Mussels and water quality are tested monthly. If water quality is bad, the area is temporarily downgraded. But under the current system, the area can also be downgraded for the same month the next year, and the month after that, and the produce cannot be sold in the EU unless it comes from class-A waters. “It’s an irrational system,” says Holmyard.
Robin Hancock, who co-founded Wright Brothers, first as a restaurant then a wholesale oyster and seafood business, two decades ago, says: “In the Victorian era, there were 4,000 oyster shuckers’ licences in London, with people buying them to eat from tables in the street. It was an important part of our culture.”
We produce 29 million oysters a year ... the French are producing 1,200 million. Yet we have a much larger coastlineDavid Jarrad, chief executive of the SAGB
The European flat oyster (Ostrea edulis), is native to the UK but the extensive reefs have been virtually wiped out due to dredging, overfishing and pollution.
“We produced 50,000 tonnes of oysters in 1861,” says Hancock. “In 2021, it was down to 12 tonnes. It slightly breaks our hearts. What is a cottage industry should be huge in this country.”
But while oysters are growing more popular in restaurants and bars, the UK oyster farming industry is being hampered by the lack of fishmongers as well as a row over the farming of different species.
The First Oysters in London – a wood engraving dating from the late-19th century, when oysters were cheap and plentiful in the capital. Photograph: Sunny Celeste/AlamyDavid Jarrad, chief executive of the SAGB, says: “In total, we produce 29 million oysters a year. By comparison, the French are producing 1,200 million. Yet we have similar hydrological conditions and a much larger coastline. We’re only scratching the surface of the market.”
Each year the UK produces 12 tonnes of native and 2,900 tonnes of the faster-growing and hardier Pacific oysters, introduced after the former’s decline, but now considered an invasive species. This means there are various restrictions applied to farms that grow them.
Jarrad says the species is here already and trying to stop progress “is like playing King Canute”.
Gareth Cunningham, the director of conservation at the Marine Conservation Society, says: “The sensible way to approach this would be to see it as an invasive species but apply exceptions [to its spread] in certain circumstances.

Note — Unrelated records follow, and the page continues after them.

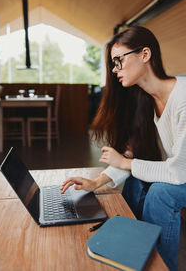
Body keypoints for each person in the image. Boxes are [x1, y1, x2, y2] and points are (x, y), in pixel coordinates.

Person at [61, 26, 186, 271]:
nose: (115, 69)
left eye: (119, 60)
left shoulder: (183, 98)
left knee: (161, 193)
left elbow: (178, 173)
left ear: (145, 55)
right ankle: (134, 253)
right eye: (113, 64)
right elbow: (135, 153)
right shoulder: (147, 101)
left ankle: (160, 266)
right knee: (135, 184)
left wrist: (126, 163)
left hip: (182, 173)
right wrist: (97, 182)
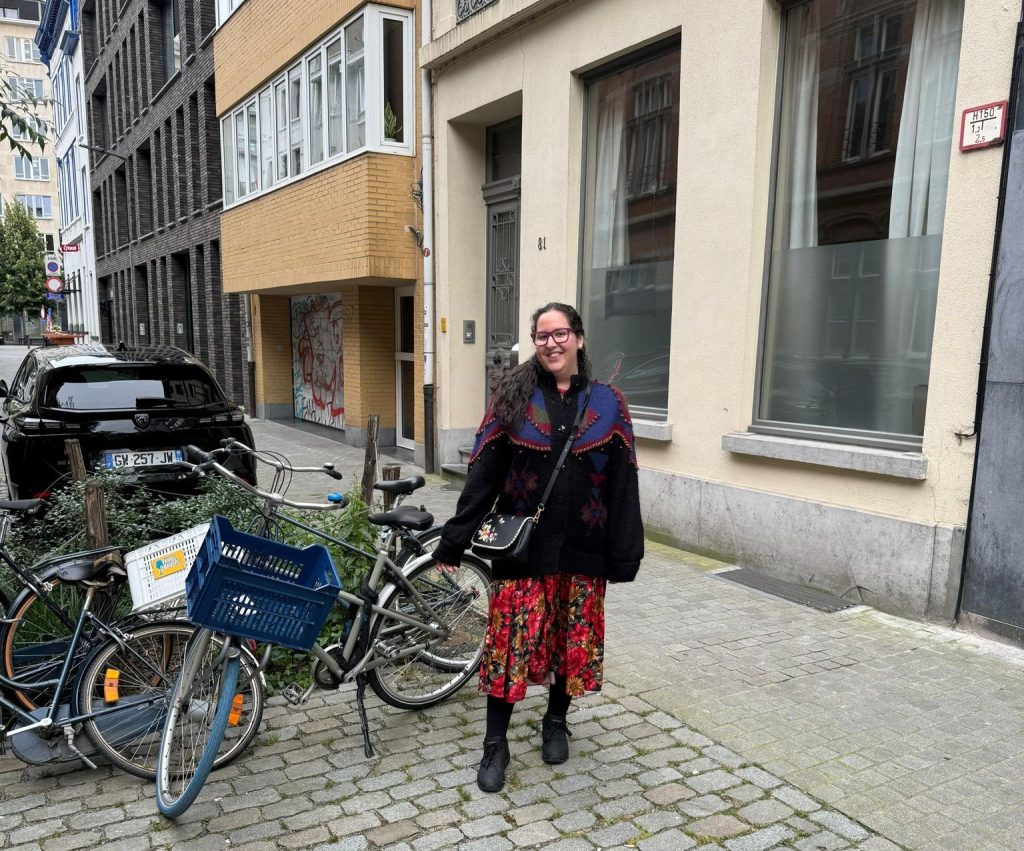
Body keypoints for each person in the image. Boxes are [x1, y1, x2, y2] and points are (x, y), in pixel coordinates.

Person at [433, 302, 644, 793]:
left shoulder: (608, 402)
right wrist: (454, 540)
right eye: (542, 335)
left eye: (560, 333)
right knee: (508, 647)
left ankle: (555, 721)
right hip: (523, 554)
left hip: (584, 550)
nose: (551, 343)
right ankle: (495, 744)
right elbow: (483, 475)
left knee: (570, 642)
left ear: (579, 338)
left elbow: (624, 483)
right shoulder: (513, 399)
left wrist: (625, 551)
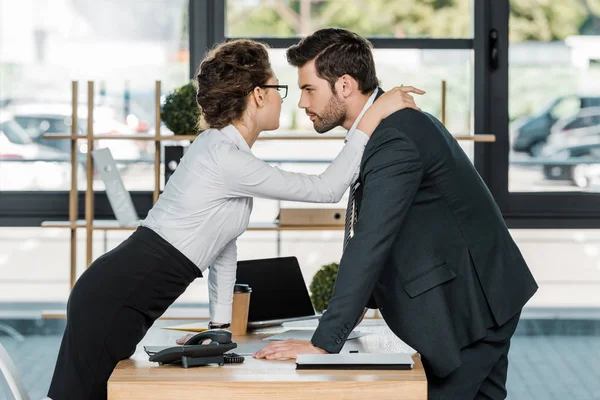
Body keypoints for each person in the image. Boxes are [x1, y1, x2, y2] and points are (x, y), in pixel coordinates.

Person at [46, 38, 423, 400]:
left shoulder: (224, 152)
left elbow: (224, 248)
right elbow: (326, 189)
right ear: (258, 94)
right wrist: (371, 118)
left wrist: (219, 328)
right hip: (115, 295)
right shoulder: (222, 154)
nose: (283, 99)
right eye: (278, 88)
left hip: (122, 292)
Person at [253, 28, 538, 400]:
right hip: (483, 298)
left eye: (309, 89)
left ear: (344, 85)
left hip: (471, 308)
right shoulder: (390, 126)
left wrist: (324, 344)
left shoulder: (395, 138)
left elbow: (371, 241)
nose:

“There is a great deal that the government can be doing to encourage shellfish farmers” who produce a “real sustainable protein”, he says, including tackling poor coastal water quality.
A Defra spokesperson says: “This government will always back our UK fishing and shellfish industry. We continue to work closely with industry to ensure we have the most productive and sustainable sector possible.”